Market Basket now in customers’ hands as boycott continues, deal stalls, paychecks dwindle, and hope springs eternal
TEWKSBURY – Make no mistake, customers are now in the driver’s seat when it comes to the future of Market Basket. Declining to shop out of solidarity with workers, who continue to demonstrate – off the clock – for the return of their favored CEO Arthur T. Demoulas, the grocery story chain is losing an estimated 90 percent of weekly revenue.
Tuesday’s rally at the Stadium Plaza facility was well attended, with organizers estimating 10,000 – 12,000 attendees, but police would not confirm numbers. It was markedly smaller than the previous rally, but Interstate 495 was still backed up a reported ten miles with buses bringing people to the rally. Under the scorching sun, water stations were set up in the four corners of the lot and volunteers were distributing water throughout the crowds. Tewksbury’s Deputy Police Chief John Voto says that the organizers of the rally have been cooperative about parking, water stations, and securing private ambulance crews on site due to the heat.
State Senator Barry Finegold, and candidate for State Treasurer, was on hand for his third rally, to support the boycott he helped launch.
“We now have 160 legislators from New Hampshire and Massachusetts that have joined the boycott,” said Finegold. “The biggest difference – I see a lot of customers here to show support and step up for what they believe in.”
“The Board of Directors needs to listen to the employees and the customers. They’ve built these stores,” added Finegold.

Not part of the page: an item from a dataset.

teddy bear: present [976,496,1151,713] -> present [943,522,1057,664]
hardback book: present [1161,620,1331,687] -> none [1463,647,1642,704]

When asked why New Hampshire Governor Maggie Hassan was willing to go on the record in a supportive email to store directors while Massachusetts Governor Deval Patrick declines to get involved, calling it a private matter, Finegold said, “I can’t speak for other politicians, but for me there is no way I can stand on the sidelines when two thousand people are willing to lose their jobs for our benefit.”
Representative Jim Miceli also attended the rally, his first, and whipped up the crowd in typical style, noting the jobs on the line and picking up on the theme of customers supporting the boycott. (A video of his speech is on the Town Crier website HomeNewsHere.com.)
Customers attended, showing their support with signs. John and Jeannine Dunn, customers for 50 years, showed their support Tuesday saying there were at the rally “to right a wrong.”
A job fair held by co-CEO’s Felicia Thornton and Jim Gooch is having few applicants, according to Steve Paulenka, formerly the facilities and operations manager for Market Basket and a 41-year employee who was fired via courier two weeks ago. Paulenka was at the Andover warehouse site where the job fair was conducted, for current Market Basket employees to take over others jobs, including accountants and buyers. Security guards videotaped protestors. Paulenka noted only three cars in two hours. The co-CEO’s set up an email address Monday afternoon in response to claims that some applicants felt threatened to attend the fair. Other protestors the Town Crier spoke to corroborated Paulenka’s claims of a low turnout for the fair.
Workers are concerned as well about lost hours and the impacts on their paychecks. Drivers and warehouse workers have not received checks in two weeks. Store associates are reporting for their scheduled shifts across the chain, but with few customers, there’s little to do.
“When the stores reopen, they’ll be sparkling clean,” said Tewksbury resident and associate Cheryl Fay. The floors have been scrubbed, new paint, and power washed sidewalks comprise some of the maintenance going on while shoppers aren’t shopping. “If we had food, you could eat it off the floor,” Fay quipped.
But she and a colleague understand that with fewer customers, fewer hours are offered. They note, though, that “If this ends tomorrow, we’ll be working overtime” to stock the shelves and get the enter operation back up to speed.
On Sunday, Arthur T. Demoulas offered a rare statement on the status of the negotiations. He has stayed out of the public eye and is not in communication with most of the other fired executives. Paulenka confirmed to the Town Crier, and others have confirmed to various outlets, that they have not spoken to Artie T. since before he was fired. In the statement Sunday, Arthur offered to return to work midnight Sunday in advance of the completion of the stock purchase to stabilize the firm and “begin to restore the business.”
Arthur T. and “his side of the family have been working around the clock to pursue their offer to buy the 50.5% of shares in DSM they do not own for a full and fair price. “
“These steps are critical at this point and are in the best interests of Associates, customers, vendors and shareholders. Time is of the essence. Arthur T. is hopeful but resolution depends on the response of the other shareholders in order for an agreement to be reached.”
The New York Times reported Tuesday that the board of directors is weighing offers from other firms, including major food retailers and investment firms, and that Arthur T.’s offer is the only one that would require financing. With the company in turmoil, financing may be hard to secure – hence Arthur T.'s offer to return to right the ship.
Both the New Hampshire and the Massachusetts Attorneys General sent a letter to the co-CEOs last week reminding them that terminated employees must be paid full wages and benefits accrued on the date of termination. The statement came a day after the CEO’s ordered workers to return to their jobs or face termination - hence the job fair.
The CEOs issued a response that they want their associates back and “of course will follow all applicable laws.”